Classpath
hit 98% of 1.4 today, and I think we’ll see another big bump
tomorrow since the XMLEncoder patch went in today. I think we’re in
the 90s against 1.5, though it is hard to say since there hasn’t been
a branch merge in quite a while. Of course, japi isn’t the final word
on how we’re doing, which is why Mark is going to talk
about this at FOSDEM.
The coming year looks as though it will be a very good one for gcj
and Classpath. I think we’ll finish 1.5.
Netx Hacking
I’ve been doing a little hacking on netx lately.
netx is a java web start implementation; this is a way of bundling a
java application so that you can click on a link in the browser and
have the application automatically download and execute. I set out to
make netx a bit friendlier for Linux use.
My first goal is to make it integrate more nicely with the panel
and the desktop. My idea was to make it so the user can drag a JNLP
link from Mozilla to the panel, and netx would invisibly download the
application, install it, and make a .desktop file for future launches.
The reason to download immediately is that this lets you disconnect
your laptop from the network and still have the application work.
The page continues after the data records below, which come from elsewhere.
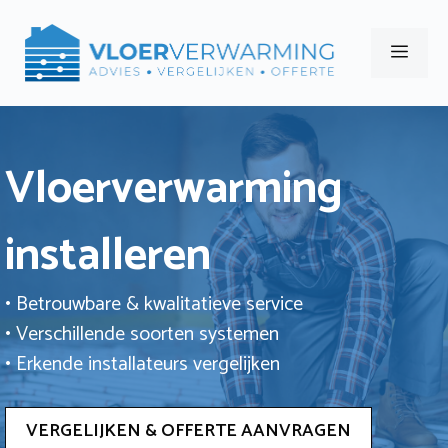
Ga
naar
Men
de
inhoud
Vloerverwarming
installeren
• Betrouwbare & kwalitatieve service
• Verschillende soorten systemen
• Erkende installateurs vergelijken
VERGELIJKEN & OFFERTE AANVRAGEN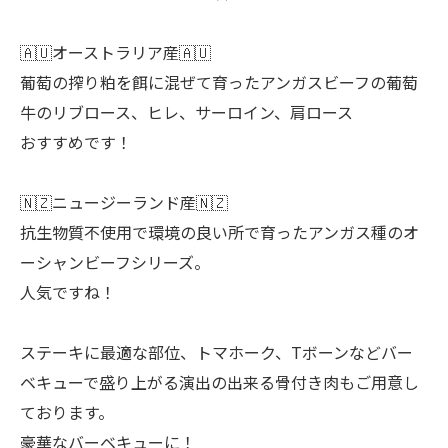
🇦🇺オーストラリア産🇦🇺
葡萄の搾り粕を餌に混ぜて育ったアンガスビーフの葡萄
牛のリブロース、ヒレ、サーロイン、肩ロース
おすすめです！
🇳🇿ニュージーランド産🇳🇿
抗生物質不使用で環境の良い所で育ったアンガス種のオ
ーシャンビーフシリーズ。
人気ですね！
ステーキに最適な部位、トマホーク、Tボーンなどバー
ベキューで盛り上がる演出の出来る骨付き肉もご用意し
ております。
豪華なバーベキューに！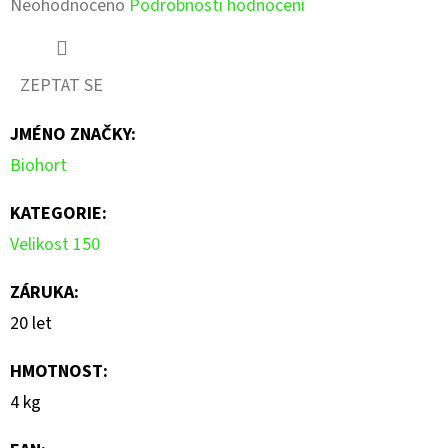
Průměrné
Neohodnoceno
Podrobnosti hodnocení
hodnocení
produktu
ZEPTAT SE
je
JMÉNO ZNAČKY
:
0,0
Biohort
z
5
KATEGORIE
:
hvězdiček.
Velikost 150
ZÁRUKA
:
20 let
HMOTNOST
:
4 kg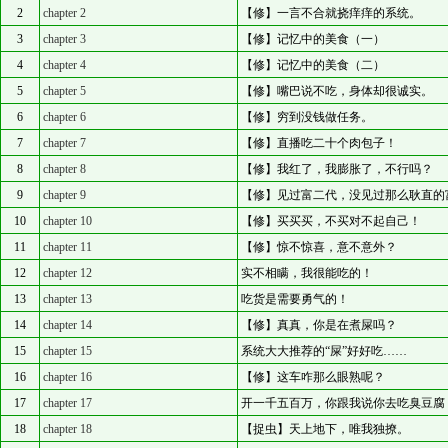
2
chapter 2
【修】一言不合就挠痒痒的系统。
3
chapter 3
【修】记忆中的美食（一）
4
chapter 4
【修】记忆中的美食（二）
5
chapter 5
【修】嘴巴说不吃，身体却很诚实。
6
chapter 6
【修】穷到没钱做任务。
7
chapter 7
【修】直播吃二十个肉包子！
8
chapter 8
【修】我红了，我膨胀了，不行吗？
9
chapter 9
【修】见过富二代，没见过那么耿直的
10
chapter 10
【修】买买买，不买对不起自己！
11
chapter 11
【修】惊不惊喜，意不意外？
12
chapter 12
实不相瞒，我很能吃的！
13
chapter 13
吃货是需要勇气的！
14
chapter 14
【修】真真，你是在煮屎吗？
15
chapter 15
系统大大推荐的“屎”好好吃……
16
chapter 16
【修】这车咋那么眼熟呢？
17
chapter 17
开一千五百万，你跟我说你去吃臭豆腐
18
chapter 18
【捉虫】天上地下，唯我独撩。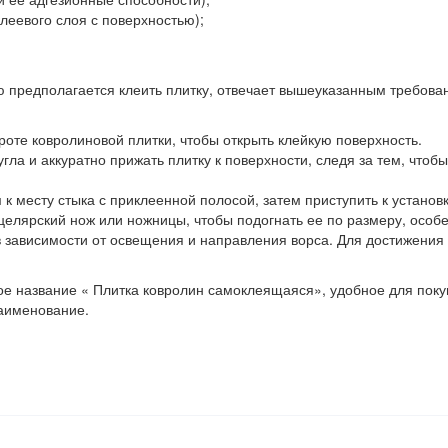
клеевого слоя с поверхностью);
ую предполагается клеить плитку, отвечает вышеуказанным требова
оте ковролиновой плитки, чтобы открыть клейкую поверхность.
гла и аккуратно прижать плитку к поверхности, следя за тем, чтоб
 месту стыка с приклеенной полосой, затем приступить к установк
целярский нож или ножницы, чтобы подогнать ее по размеру, особе
в зависимости от освещения и направления ворса. Для достижения
 название « Плитка ковролин самоклеящаяся», удобное для покуп
наименование.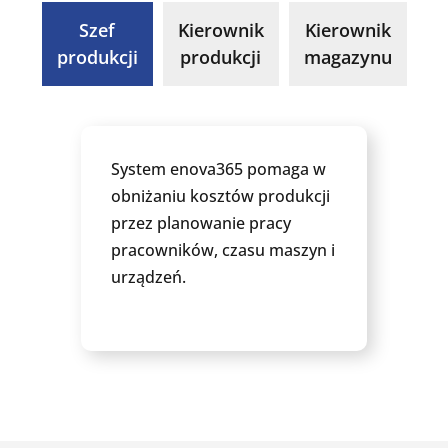
Szef
Kierownik
Kierownik
produkcji
produkcji
magazynu
System enova365 pomaga w
obniżaniu kosztów produkcji
przez planowanie pracy
pracowników, czasu maszyn i
urządzeń.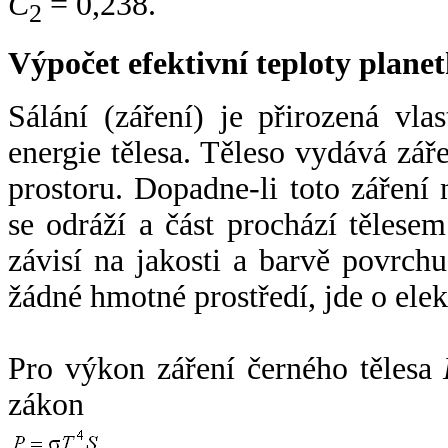
C
= 0,238.
2
Výpočet efektivní teploty plan
Sálání (záření) je přirozená vla
energie tělesa. Těleso vydává zá
prostoru. Dopadne-li toto záření n
se odráží a část prochází tělesem
závisí na jakosti a barvě povrch
žádné hmotné prostředí, jde o ele
Pro výkon záření černého tělesa
zákon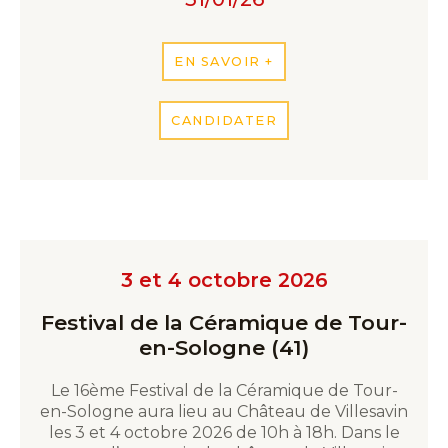
EN SAVOIR +
CANDIDATER
3 et 4 octobre 2026
Festival de la Céramique de Tour-
en-Sologne (41)
Le 16ème Festival de la Céramique de Tour-
en-Sologne aura lieu au Château de Villesavin
les 3 et 4 octobre 2026 de 10h à 18h. Dans le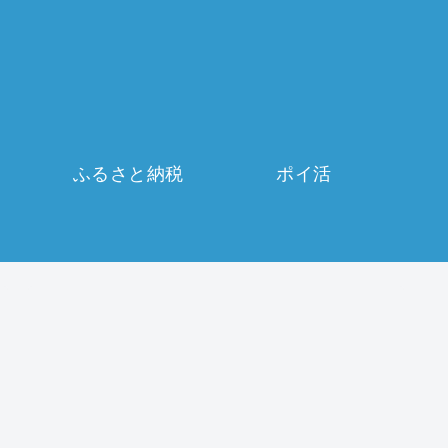
ふるさと納税
ポイ活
I’ve got a patch to let netx download the application and make a
desktop file. This works great. I’m not sure how to do the next
step, namely integrate with Mozilla and the panel; something to
research.
My test app, by the way, is iRATE radio, which is pretty
cool and worth a look. Thanks to Anthony for pointing it out to
me.
The next idea I had was to make netx a bit friendlier if the
network isn’t up — instead of trying to update an application and
timing out, it should use DBus to discover whether the network is up,
and, if not, skip the check. I looked at the Java DBus bindings and
I don’t see any big problem here, except that I’m still running DBus
0.50 and the bindings want 0.60.
My final thought for netx was to have it gcj-compile jar files as
it downloads them. This isn’t super-friendly though… what I would
really prefer to see here is a push forward on gcc+llvm, so we could
have both AOT and JIT compilation for gcj. More on this later.